Model for the future

  • 20 June 2007

In a personal opinion article Pete Marsh, technical director of Wirral Health Informatics Service offers an alternative model for the future, questioning the value patient administration systems offer in clinical settings.

Given the opportunity around the three Northern clusters, where the plan remains iPM Patient Administration System (PAS) and iCM clinical system followed by Lorenzo, maybe now is the time to pause for a thought on what model we should try and achieve for secondary and tertiary care clinical systems in the near future.

Certainly a lot of delay around roll out of product has been caused by business requirements being given priority rather then clinical need and in my view this is driven by essentially non-NHS personnel, led by politics and politicians.

Department of Health civil servants and the extensive use of contractors and large service organisations whose industry knowledge is limited have also exacerbated the problem. They can all have their own axe to grind and have conflicting priorities, not always shared by the NHS.

A large part of that process that is in constant change revolves around required “PAS” functionality to meet changed policy goals (Choose and Book, 18 weeks, etc).
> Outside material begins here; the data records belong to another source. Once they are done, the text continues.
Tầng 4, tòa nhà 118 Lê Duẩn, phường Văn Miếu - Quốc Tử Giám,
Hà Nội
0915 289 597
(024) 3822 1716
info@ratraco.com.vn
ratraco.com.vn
In fact I have often thought there really is little need for a PAS in a clinical setting.

Now with Payment by Results (PbR) it is starting to look like we are heading back to the days of the Thatcherite market-based model of sacrificing all local creativity and effort in using IT to improve clinical process to the altar of producing invoices.
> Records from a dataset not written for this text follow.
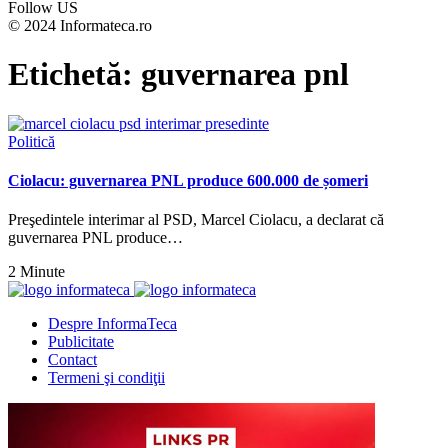
Follow US
© 2024 Informateca.ro
Etichetă:
guvernarea pnl
Politică
Ciolacu: guvernarea PNL produce 600.000 de șomeri
Preşedintele interimar al PSD, Marcel Ciolacu, a declarat că
guvernarea PNL produce…
2 Minute
Despre InformaTeca
Publicitate
Contact
Termeni şi condiţii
If not PAS then what would be the alternative? If we decided to create a model of , say, a master patient index – the local Administrative Register (AR) as we once called it, an enterprise scheduler, order communications and clinical noting and pathways I believe we would be able to provide 90+% of what clinicians actually want.

Once these key tools are in place to support clinical care then the “PAS” function can be explored at the back end in the form of a data warehouse where all data is extracted and transformed into whatever reporting requirements the current political fashion of the day determines.
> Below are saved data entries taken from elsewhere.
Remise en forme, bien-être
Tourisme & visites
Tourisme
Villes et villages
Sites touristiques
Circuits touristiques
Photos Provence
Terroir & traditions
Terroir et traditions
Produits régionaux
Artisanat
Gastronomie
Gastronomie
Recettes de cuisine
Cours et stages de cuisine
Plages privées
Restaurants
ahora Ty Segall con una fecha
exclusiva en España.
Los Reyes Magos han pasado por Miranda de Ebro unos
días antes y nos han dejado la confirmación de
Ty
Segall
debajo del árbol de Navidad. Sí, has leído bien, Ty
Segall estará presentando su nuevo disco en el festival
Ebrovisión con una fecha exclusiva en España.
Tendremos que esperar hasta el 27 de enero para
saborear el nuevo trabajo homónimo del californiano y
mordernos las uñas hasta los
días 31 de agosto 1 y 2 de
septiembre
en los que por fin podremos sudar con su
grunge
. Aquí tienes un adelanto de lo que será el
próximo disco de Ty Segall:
I realise that I make this sound simplistic, but it does achieve independence from the politics of the day, preventing policy changes from impacting rollout of clinical development of systems. The politicians/business side of the NHS should then be allowed to play only in the data warehouse in terms of change, allowing the NHS to get on with treating patients.

In my personal view, the current bulky, unwieldy, profit driven, bureaucratic ill-informed process we have today is highly unlikely to succeed even if the promised next-generation Lorenzo system were ready to roll out today.

Pete Marsh MBE, Technical Director, Wirral Health Informatics Service (WHIS)

This article reflects personal opinions only, and was written prior to this week’s announcement on CSC taking over development of Lorenzo.